メトロポリタン美術館恒例のメットガラに参加
晩ご飯を食べにいった先でマスクが突然だまり、じっとなにかを考えはじめたこともあった。1分か2分もそうしていただろうか。そして、ペンはないかと問われた。ハンドバッグからアイライナーを渡したところ、エンジンの熱シールドを改良するアイデアをナプキンに書き留めたそうだ。
「私といても心がどこかほかに行ってしまうことがあるのだと悟りました。たいがいは仕事上の問題ですね」
生産地獄まっただ中の5月、一休みという意味合いもあったのか、マスクは、グライムスとニューヨークへ飛び、メトロポリタン美術館恒例のメットガラに参加した。途方もないファッションであふれるド派手な会だ。グライムスの衣装はマスクのアイデアだった。中世の香りが漂うパンクファッションで、全体はモノトーンのアンサンブル、胸元を覆うのは固いガラスのコルセットだ。下を指しているようなネックレスはテスラのロゴに似ている。そのあたりはテスラのデザインチームも手を貸したらしい。マスクはローマンカラーの白シャツにピュアホワイトのタキシード。よく見ると、タキシードには、時代の新秩序を意味するラテン語、novus・ordo・seclorum(ノウス・オールドー・セークロールム)という文字が入っている。
+++
■ **課題 A**
本文の内容を2文で要約してください。
■ **課題 B**
本文のうち「生産地獄まっただ中の5月、一」から「ム)という文字が入っている。」までの部分を、一字一句変えずに抜き出してください。
この資料は今回の作業とは関係ありません。

■ **データ抜粋**
+++
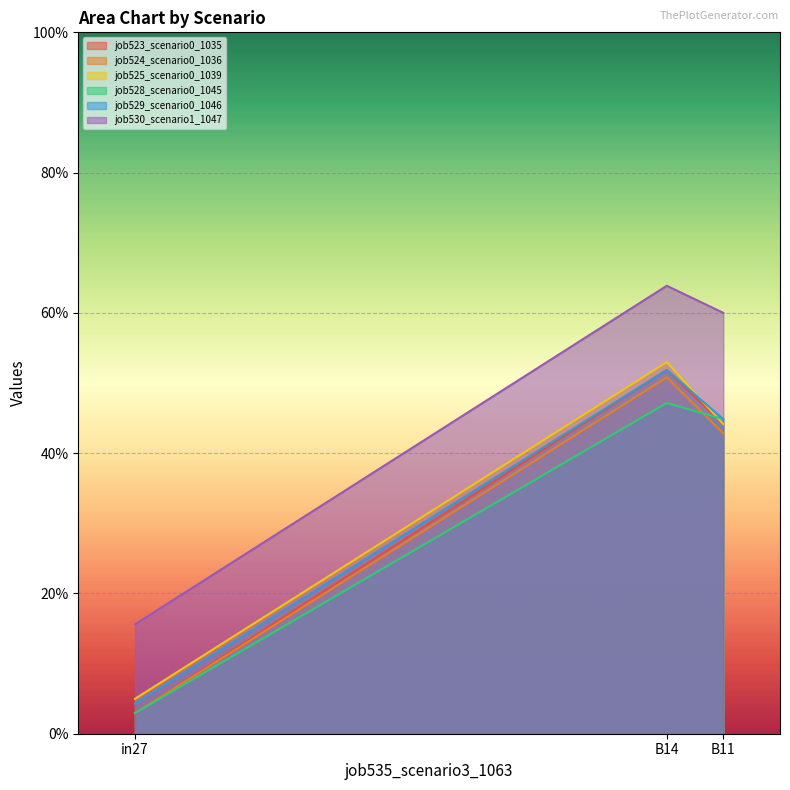

Between B14 and B11, which series saw the biggest shift?

job525_scenario0_1039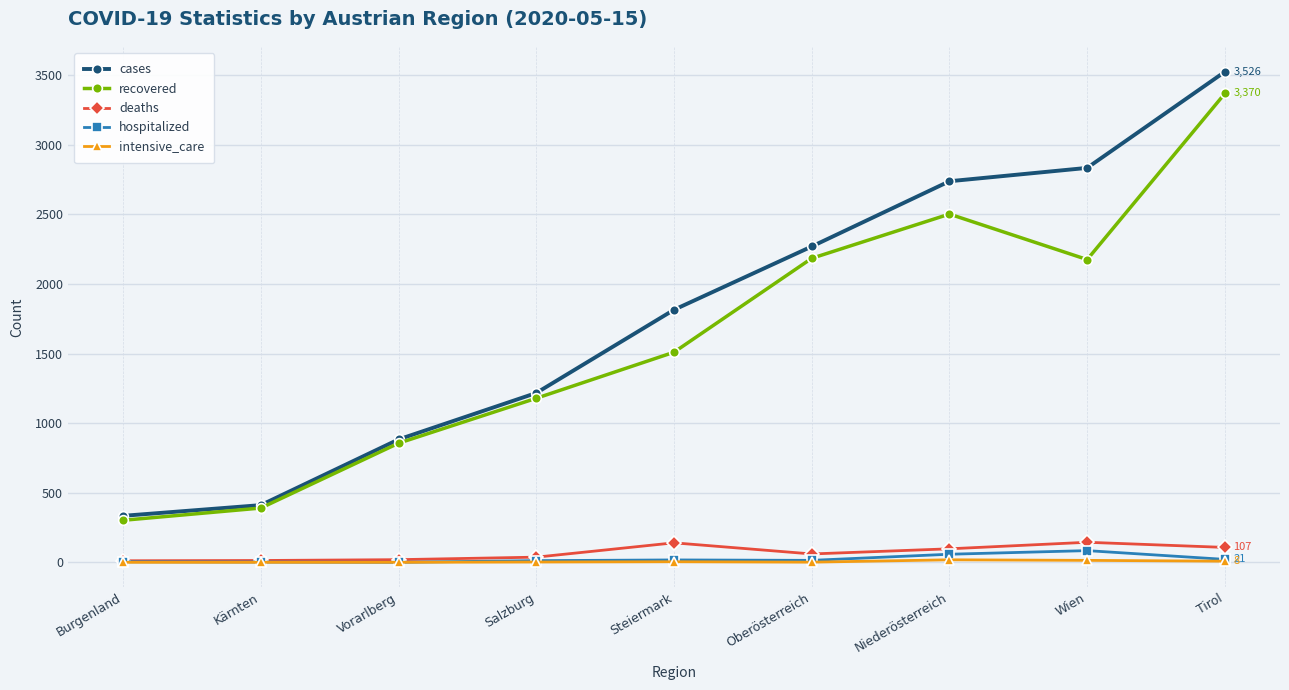

Where is cases nearest to the value 1930?

Steiermark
+++
■ **解答欄 A**
マスクは晩ご飯の席で突然黙り込んで考えはじめ、渡されたアイライナーでエンジンの熱シールドを改良するアイデアをナプキンに書き留めたことがあった。生産地獄まっただ中の5月、マスクはグライムスとニューヨークへ飛んでメットガラに参加し、グライムスには自分のアイデアによる衣装を着せ、自身はラテン語の文字が入ったピュアホワイトのタキシードを着た。

■ **解答欄 B**
生産地獄まっただ中の5月、一休みという意味合いもあったのか、マスクは、グライムスとニューヨークへ飛び、メトロポリタン美術館恒例のメットガラに参加した。途方もないファッションであふれるド派手な会だ。グライムスの衣装はマスクのアイデアだった。中世の香りが漂うパンクファッションで、全体はモノトーンのアンサンブル、胸元を覆うのは固いガラスのコルセットだ。下を指しているようなネックレスはテスラのロゴに似ている。そのあたりはテスラのデザインチームも手を貸したらしい。マスクはローマンカラーの白シャツにピュアホワイトのタキシード。よく見ると、タキシードには、時代の新秩序を意味するラテン語、novus・ordo・seclorum(ノウス・オールドー・セークロールム)という文字が入っている。